STATED EXERCISE
Rewrite the entries below, swapping every "Empresario" for "Empresari" and keeping everything else the same.

— begin ENTRIES SUPPLIED —

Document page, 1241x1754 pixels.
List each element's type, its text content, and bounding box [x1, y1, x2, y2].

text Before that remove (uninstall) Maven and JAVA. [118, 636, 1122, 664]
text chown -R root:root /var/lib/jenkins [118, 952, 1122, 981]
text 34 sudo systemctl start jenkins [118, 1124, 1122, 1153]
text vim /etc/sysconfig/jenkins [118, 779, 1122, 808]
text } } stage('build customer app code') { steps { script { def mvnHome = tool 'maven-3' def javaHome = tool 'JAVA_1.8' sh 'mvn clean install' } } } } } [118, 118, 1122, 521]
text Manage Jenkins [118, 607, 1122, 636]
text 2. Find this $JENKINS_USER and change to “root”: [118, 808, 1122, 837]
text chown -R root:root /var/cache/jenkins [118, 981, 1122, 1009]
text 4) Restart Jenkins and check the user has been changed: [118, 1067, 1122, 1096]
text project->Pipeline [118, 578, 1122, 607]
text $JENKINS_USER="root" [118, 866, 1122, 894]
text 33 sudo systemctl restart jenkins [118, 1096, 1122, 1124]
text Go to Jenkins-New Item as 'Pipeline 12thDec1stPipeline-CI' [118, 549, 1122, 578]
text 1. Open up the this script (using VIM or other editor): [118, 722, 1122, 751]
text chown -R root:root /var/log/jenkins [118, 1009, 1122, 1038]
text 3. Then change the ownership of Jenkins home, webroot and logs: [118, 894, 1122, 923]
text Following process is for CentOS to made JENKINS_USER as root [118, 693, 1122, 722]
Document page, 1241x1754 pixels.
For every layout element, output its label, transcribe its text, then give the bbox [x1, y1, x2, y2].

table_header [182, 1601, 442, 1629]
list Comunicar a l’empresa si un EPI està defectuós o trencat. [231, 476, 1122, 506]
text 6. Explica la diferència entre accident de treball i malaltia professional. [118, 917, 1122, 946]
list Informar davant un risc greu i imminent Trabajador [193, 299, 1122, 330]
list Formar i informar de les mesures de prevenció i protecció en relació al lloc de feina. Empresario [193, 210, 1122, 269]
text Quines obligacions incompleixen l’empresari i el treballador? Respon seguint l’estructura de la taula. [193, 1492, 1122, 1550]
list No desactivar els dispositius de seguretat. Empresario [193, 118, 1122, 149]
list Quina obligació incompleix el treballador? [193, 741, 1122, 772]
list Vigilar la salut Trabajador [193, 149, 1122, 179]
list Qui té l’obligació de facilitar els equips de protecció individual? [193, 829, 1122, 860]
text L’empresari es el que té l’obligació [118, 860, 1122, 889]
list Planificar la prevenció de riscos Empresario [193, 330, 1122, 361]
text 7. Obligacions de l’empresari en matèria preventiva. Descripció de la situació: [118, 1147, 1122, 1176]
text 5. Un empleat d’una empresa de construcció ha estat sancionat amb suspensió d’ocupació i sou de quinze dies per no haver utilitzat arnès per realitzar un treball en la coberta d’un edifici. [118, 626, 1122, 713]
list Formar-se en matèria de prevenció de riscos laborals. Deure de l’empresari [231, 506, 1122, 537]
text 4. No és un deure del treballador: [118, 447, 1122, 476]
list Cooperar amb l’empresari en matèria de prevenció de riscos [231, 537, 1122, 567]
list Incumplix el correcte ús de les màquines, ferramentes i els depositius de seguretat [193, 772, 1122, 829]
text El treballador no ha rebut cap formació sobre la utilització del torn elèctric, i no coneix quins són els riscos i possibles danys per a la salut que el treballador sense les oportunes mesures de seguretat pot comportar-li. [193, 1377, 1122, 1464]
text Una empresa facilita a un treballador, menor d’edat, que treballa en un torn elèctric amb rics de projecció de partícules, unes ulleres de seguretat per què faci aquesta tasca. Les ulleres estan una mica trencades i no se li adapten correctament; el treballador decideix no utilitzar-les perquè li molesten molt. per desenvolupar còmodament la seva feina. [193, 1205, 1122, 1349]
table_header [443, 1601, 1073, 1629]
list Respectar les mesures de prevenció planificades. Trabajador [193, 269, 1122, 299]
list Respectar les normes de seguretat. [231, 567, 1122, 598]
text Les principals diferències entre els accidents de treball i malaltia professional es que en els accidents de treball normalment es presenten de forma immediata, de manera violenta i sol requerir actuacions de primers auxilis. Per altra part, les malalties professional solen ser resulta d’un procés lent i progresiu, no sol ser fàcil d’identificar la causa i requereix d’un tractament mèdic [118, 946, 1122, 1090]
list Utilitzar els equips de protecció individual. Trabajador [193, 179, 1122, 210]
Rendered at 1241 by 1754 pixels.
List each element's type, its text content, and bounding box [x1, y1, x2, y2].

— end ENTRIES SUPPLIED —

REPLY TO THE TASK
Document page, 1241x1754 pixels.
List each element's type, its text content, and bounding box [x1, y1, x2, y2].

text Before that remove (uninstall) Maven and JAVA. [118, 636, 1122, 664]
text chown -R root:root /var/lib/jenkins [118, 952, 1122, 981]
text 34 sudo systemctl start jenkins [118, 1124, 1122, 1153]
text vim /etc/sysconfig/jenkins [118, 779, 1122, 808]
text } } stage('build customer app code') { steps { script { def mvnHome = tool 'maven-3' def javaHome = tool 'JAVA_1.8' sh 'mvn clean install' } } } } } [118, 118, 1122, 521]
text Manage Jenkins [118, 607, 1122, 636]
text 2. Find this $JENKINS_USER and change to “root”: [118, 808, 1122, 837]
text chown -R root:root /var/cache/jenkins [118, 981, 1122, 1009]
text 4) Restart Jenkins and check the user has been changed: [118, 1067, 1122, 1096]
text project->Pipeline [118, 578, 1122, 607]
text $JENKINS_USER="root" [118, 866, 1122, 894]
text 33 sudo systemctl restart jenkins [118, 1096, 1122, 1124]
text Go to Jenkins-New Item as 'Pipeline 12thDec1stPipeline-CI' [118, 549, 1122, 578]
text 1. Open up the this script (using VIM or other editor): [118, 722, 1122, 751]
text chown -R root:root /var/log/jenkins [118, 1009, 1122, 1038]
text 3. Then change the ownership of Jenkins home, webroot and logs: [118, 894, 1122, 923]
text Following process is for CentOS to made JENKINS_USER as root [118, 693, 1122, 722]
Document page, 1241x1754 pixels.
For every layout element, output its label, transcribe its text, then give the bbox [x1, y1, x2, y2].

table_header [182, 1601, 442, 1629]
list Comunicar a l’empresa si un EPI està defectuós o trencat. [231, 476, 1122, 506]
text 6. Explica la diferència entre accident de treball i malaltia professional. [118, 917, 1122, 946]
list Informar davant un risc greu i imminent Trabajador [193, 299, 1122, 330]
list Formar i informar de les mesures de prevenció i protecció en relació al lloc de feina. Empresari [193, 210, 1122, 269]
text Quines obligacions incompleixen l’empresari i el treballador? Respon seguint l’estructura de la taula. [193, 1492, 1122, 1550]
list No desactivar els dispositius de seguretat. Empresari [193, 118, 1122, 149]
list Quina obligació incompleix el treballador? [193, 741, 1122, 772]
list Vigilar la salut Trabajador [193, 149, 1122, 179]
list Qui té l’obligació de facilitar els equips de protecció individual? [193, 829, 1122, 860]
text L’empresari es el que té l’obligació [118, 860, 1122, 889]
list Planificar la prevenció de riscos Empresari [193, 330, 1122, 361]
text 7. Obligacions de l’empresari en matèria preventiva. Descripció de la situació: [118, 1147, 1122, 1176]
text 5. Un empleat d’una empresa de construcció ha estat sancionat amb suspensió d’ocupació i sou de quinze dies per no haver utilitzat arnès per realitzar un treball en la coberta d’un edifici. [118, 626, 1122, 713]
list Formar-se en matèria de prevenció de riscos laborals. Deure de l’empresari [231, 506, 1122, 537]
text 4. No és un deure del treballador: [118, 447, 1122, 476]
list Cooperar amb l’empresari en matèria de prevenció de riscos [231, 537, 1122, 567]
list Incumplix el correcte ús de les màquines, ferramentes i els depositius de seguretat [193, 772, 1122, 829]
text El treballador no ha rebut cap formació sobre la utilització del torn elèctric, i no coneix quins són els riscos i possibles danys per a la salut que el treballador sense les oportunes mesures de seguretat pot comportar-li. [193, 1377, 1122, 1464]
text Una empresa facilita a un treballador, menor d’edat, que treballa en un torn elèctric amb rics de projecció de partícules, unes ulleres de seguretat per què faci aquesta tasca. Les ulleres estan una mica trencades i no se li adapten correctament; el treballador decideix no utilitzar-les perquè li molesten molt. per desenvolupar còmodament la seva feina. [193, 1205, 1122, 1349]
table_header [443, 1601, 1073, 1629]
list Respectar les mesures de prevenció planificades. Trabajador [193, 269, 1122, 299]
list Respectar les normes de seguretat. [231, 567, 1122, 598]
text Les principals diferències entre els accidents de treball i malaltia professional es que en els accidents de treball normalment es presenten de forma immediata, de manera violenta i sol requerir actuacions de primers auxilis. Per altra part, les malalties professional solen ser resulta d’un procés lent i progresiu, no sol ser fàcil d’identificar la causa i requereix d’un tractament mèdic [118, 946, 1122, 1090]
list Utilitzar els equips de protecció individual. Trabajador [193, 179, 1122, 210]
Rendered at 1241 by 1754 pixels.
List each element's type, its text content, and bounding box [x1, y1, x2, y2].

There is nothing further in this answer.